Et elle s’écroula dans la chapelle de droite contre la châsse miraculeuse tout enveloppée de cierges brûlants. De loin, des voix monotones venaient, on récitait le chapelet comme chaque soir depuis la guerre, et sans remuer les lèvres Marthe suivait les Ave, l’esprit ailleurs. Sa pensée reprenait les étapes de la route suivie pendant quinze ans avec son mari. Elle se revoyait fiancée au beau sous-lieutenant de chasseurs, puis épouse radieuse, fière d’appartenir à cet homme loyal, intelligent, qui l’aimait uniquement. Ah ! certes, il pouvait bien entrer par la grande porte au ciel. Peu d’existences avaient été plus noblement conduites que la sienne. Elle avait quitté pour le suivre sa mère veuve depuis longtemps, mais à chaque congé le jeune ménage revenait dans la petite maison d’Anjou où la vieille campagnarde dirigeait sa terre, occupée de culture et d’élevage. Un jour, on lui avait amené René et elle avait tendu les bras, adopté le don inestimable de cet enfant qui n’avait pas coûté de souffrance à sa mère adoptive.
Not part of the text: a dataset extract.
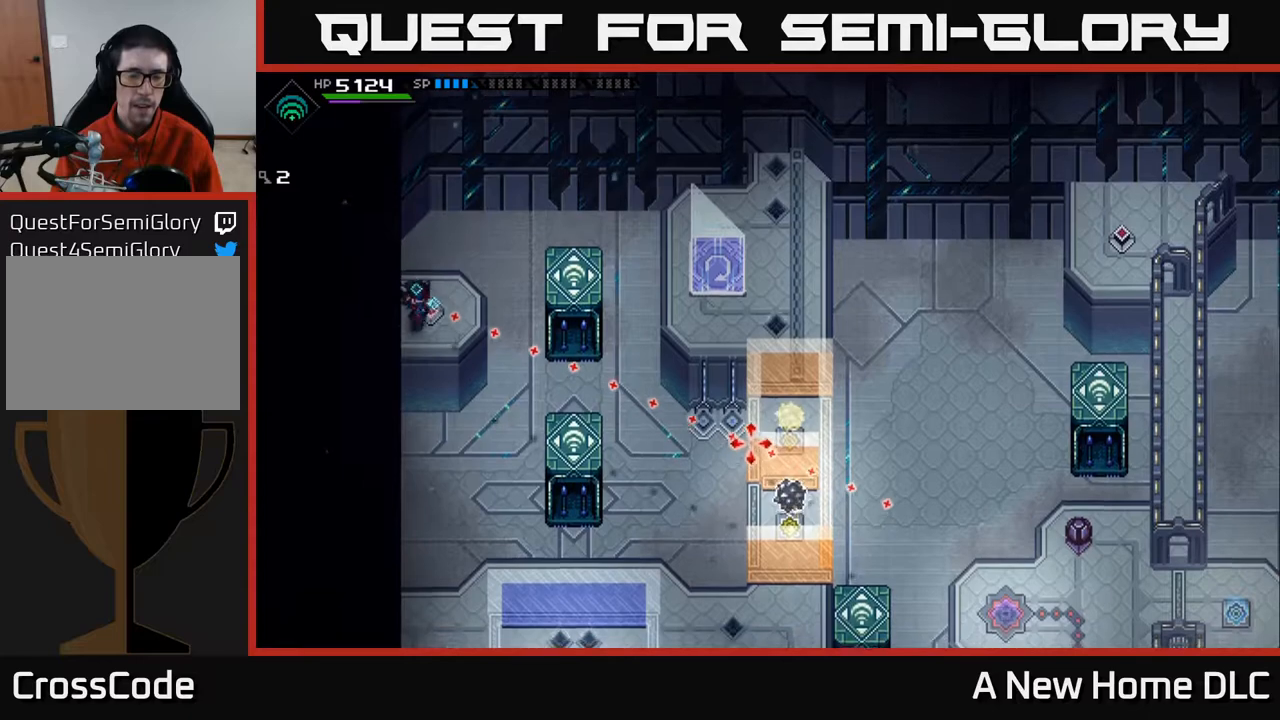
{"buttons": [], "left_stick": "center", "right_stick": "down-right", "events": [[67, "left_stick", "center"], [350, "DPAD_RIGHT", "down"], [450, "DPAD_RIGHT", "up"]]}
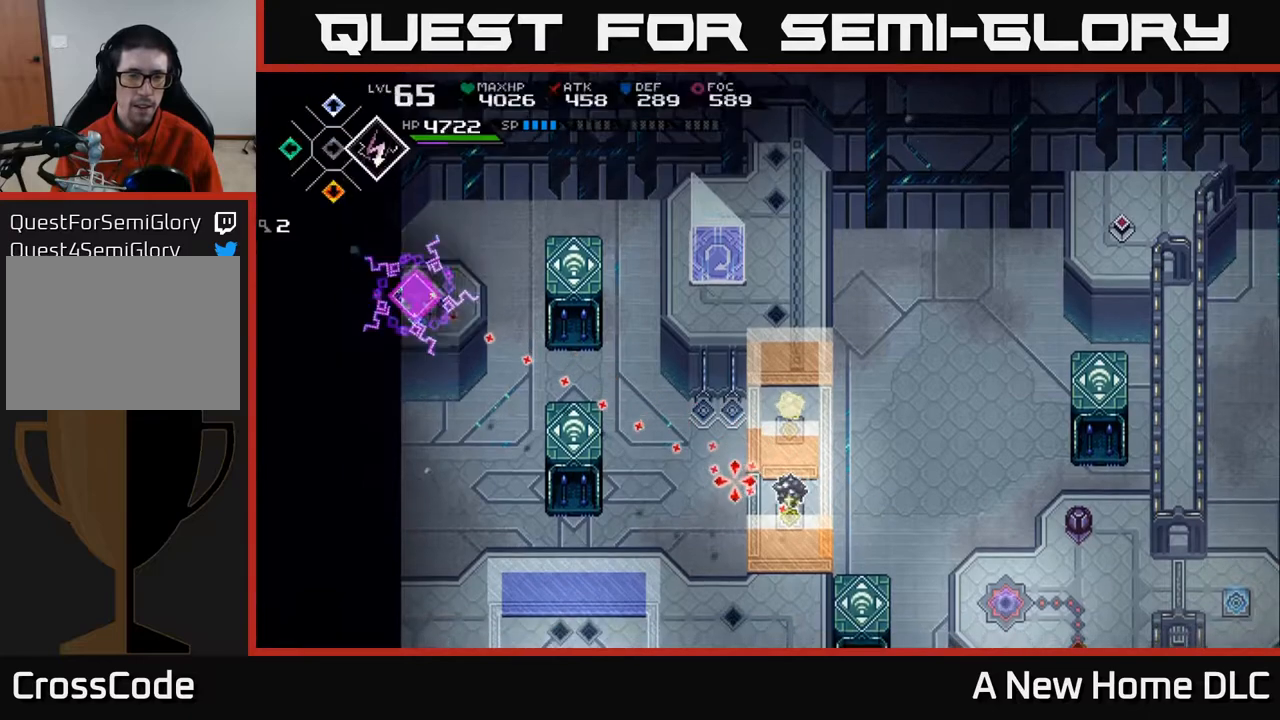
{"buttons": [], "left_stick": "center", "right_stick": "down-right", "events": [[367, "R1", "down"], [500, "R1", "up"]]}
Marthe repassait encore les tranquilles années de sa vie parisienne. Raoul à l’école de guerre, puis nommé capitaine, aimé de ses soldats, estimé de ses chefs. Ils avaient vécu si paisibles avec une petite aisance modeste que leurs goûts simples trouvaient suffisante. René travaillait bien ; très près du lycée Carnot, il en suivait les cours, faisant chez lui les études, guidé par son oncle Pierre, qui l’emmenait tous les dimanches au patronage fondé par lui pour les jeunes apprentis.

C’était une bonne vie arrangée sans accrocs, sans événements, où chacun remplissait son devoir avec une gaieté sereine.

Et voilà que, maintenant, tout allait crouler. La famille était détruite, la rafale emportait le paisible bonheur.

Consolatrix afflictorum, psalmodiait le prêtre qui, maintenant, récitait les litanies de la Sainte Vierge.

Ora pro nobis, répondaient les assistants.

Et les alternatives de voix continuaient lentes en la grande nef sans échos.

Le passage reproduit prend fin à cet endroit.